→ **Task goal**
Report, copied in full, every line of the listing that contains the word "series", treating uppercase and lowercase as different.
◆ ◆ ◆
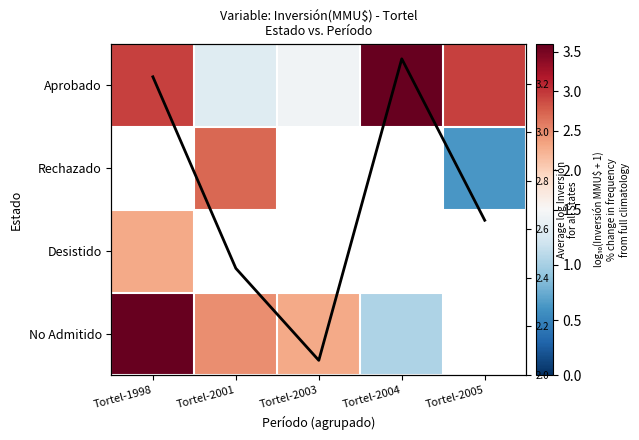

What is the difference between the maximum and minimum values in the No Admitido series?

2.6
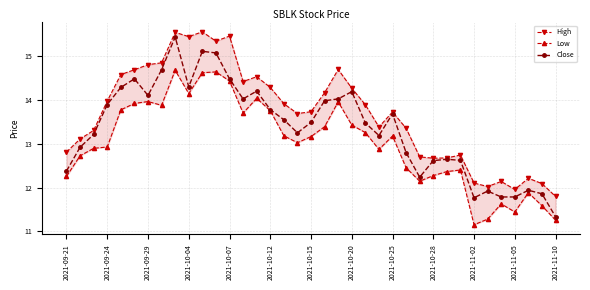

What is the spread (max minus min) of values at 13?

0.7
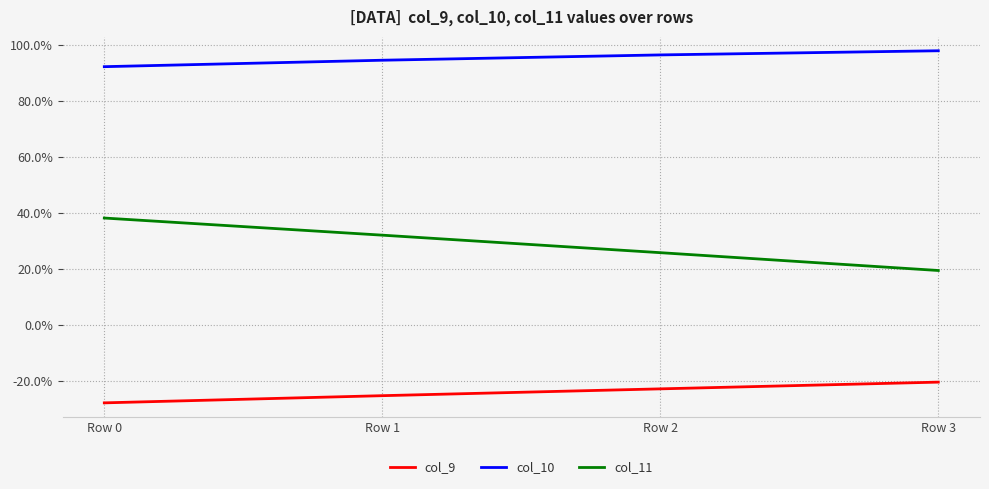

At which category does the chart reach its minimum across all series?

Row 0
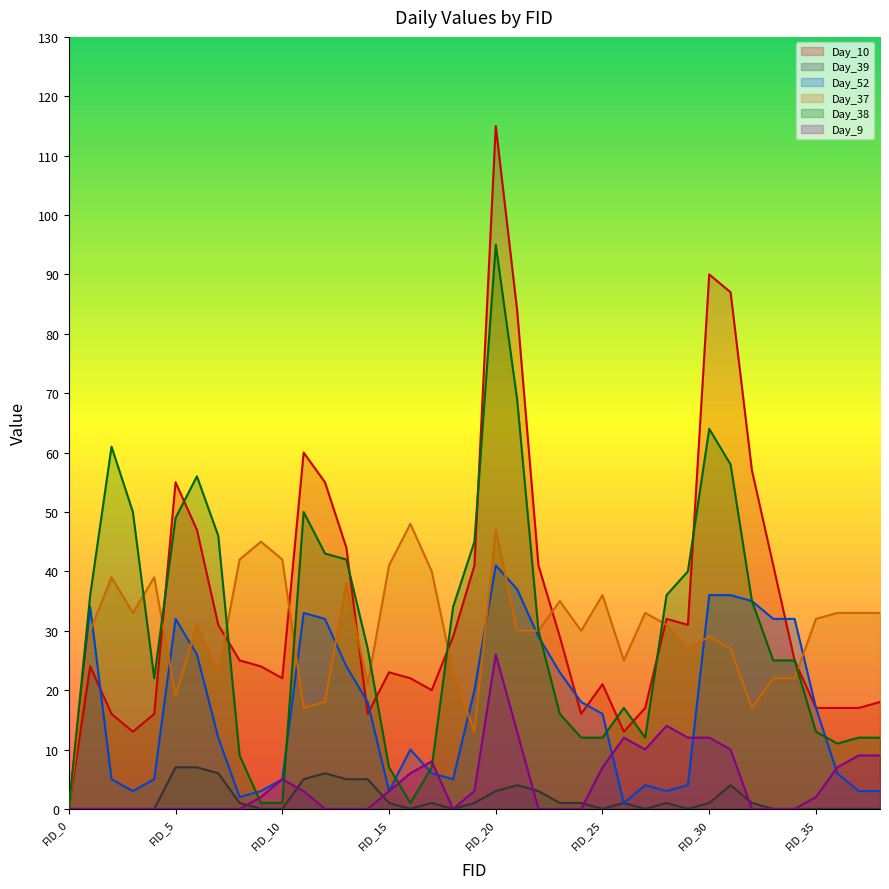

Reading right to left, extract all data points from this chart.

Day_10: 18	17	17	17	25	41	57	87	90	31	32	17	13	21	16	29	41	84	115	41	29	20	22	23	16	44	55	60	22	24	25	31	47	55	16	13	16	24	0
Day_39: 0	0	0	0	0	0	1	4	1	0	1	0	1	0	1	1	3	4	3	1	0	1	0	1	5	5	6	5	0	0	1	6	7	7	0	0	0	0	0
Day_52: 3	3	6	17	32	32	35	36	36	4	3	4	1	16	18	23	29	37	41	20	5	6	10	3	18	24	32	33	5	3	2	12	26	32	5	3	5	34	0
Day_37: 33	33	33	32	22	22	17	27	29	27	31	33	25	36	30	35	30	30	47	13	23	40	48	41	21	38	18	17	42	45	42	23	31	19	39	33	39	30	0
Day_38: 12	12	11	13	25	25	35	58	64	40	36	12	17	12	12	16	30	69	95	45	34	7	1	7	27	42	43	50	1	1	9	46	56	49	22	50	61	36	0
Day_9: 9	9	7	2	0	0	0	10	12	12	14	10	12	7	0	0	0	13	26	3	0	8	6	3	0	0	0	3	5	2	0	0	0	0	0	0	0	0	0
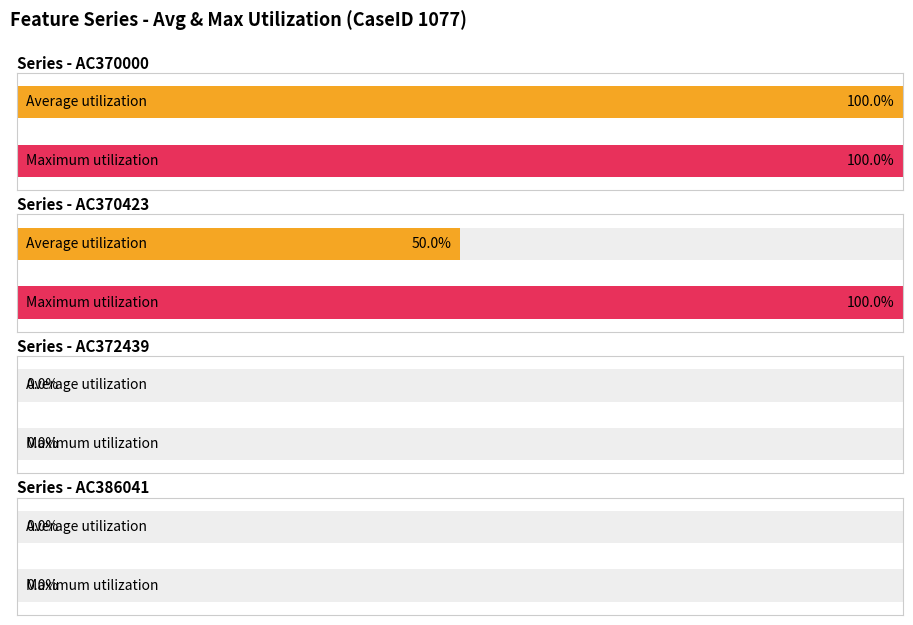

Between 2 and 3, which is larger?

2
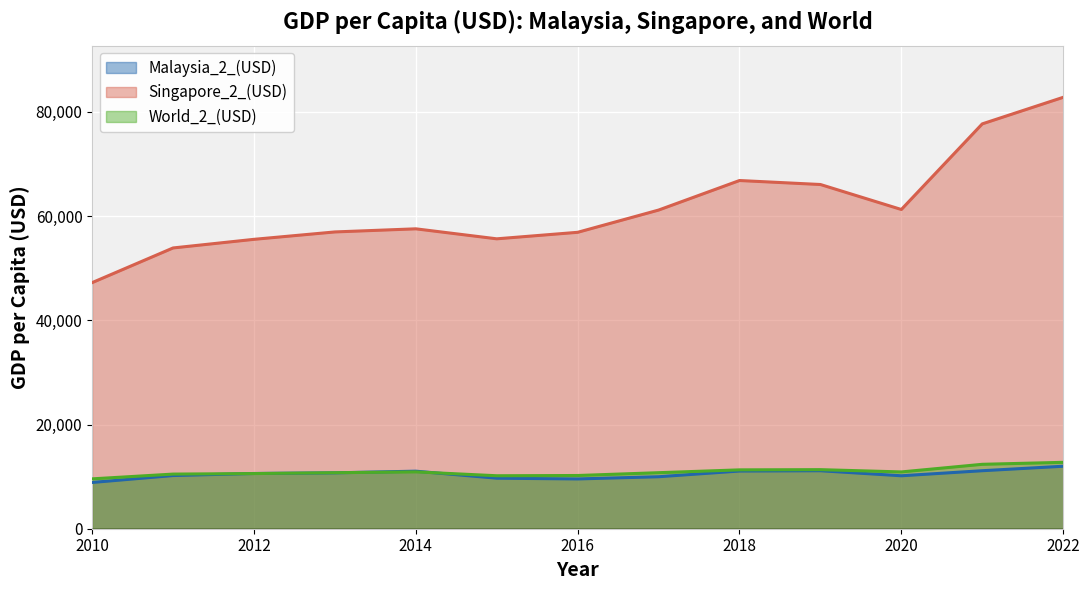

Count the number of categories in the chart.

13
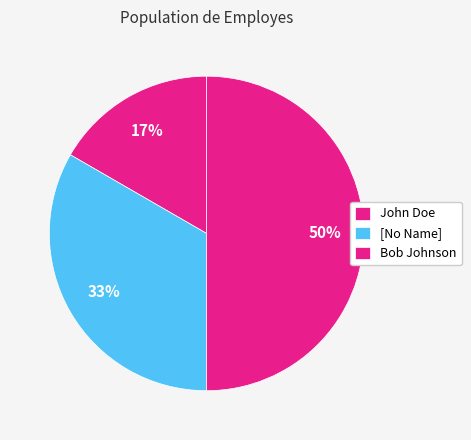

The John Doe slice represents 30% of the pie. True or false?

False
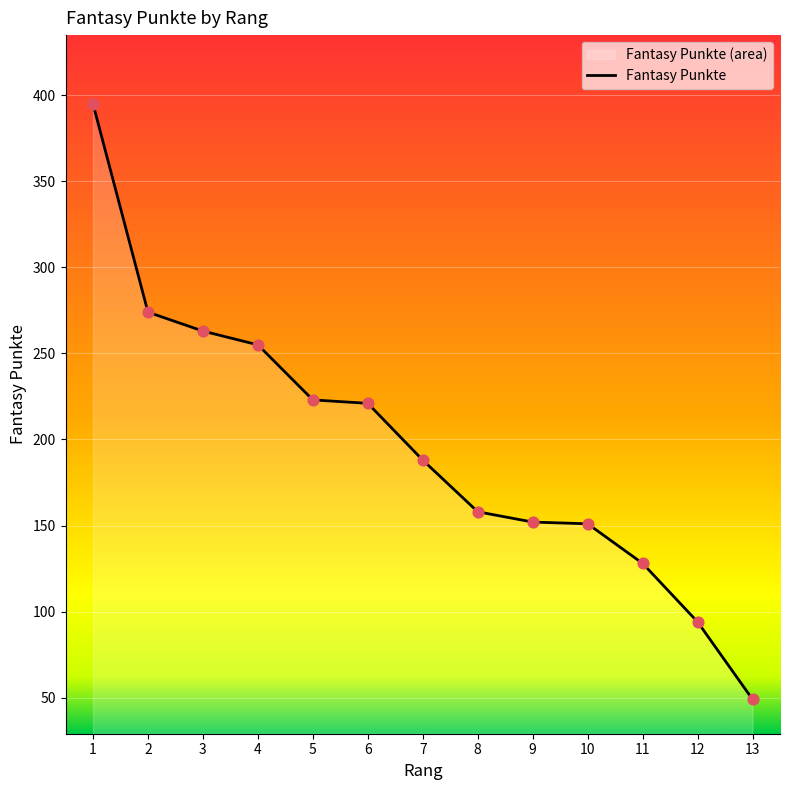

What is the ratio of the value at 10 to the value at 12?

1.6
◆ ◆ ◆
→ **Exercise response**
What is the difference between the maximum and minimum values in the No Admitido series?
At which category does the chart reach its minimum across all series?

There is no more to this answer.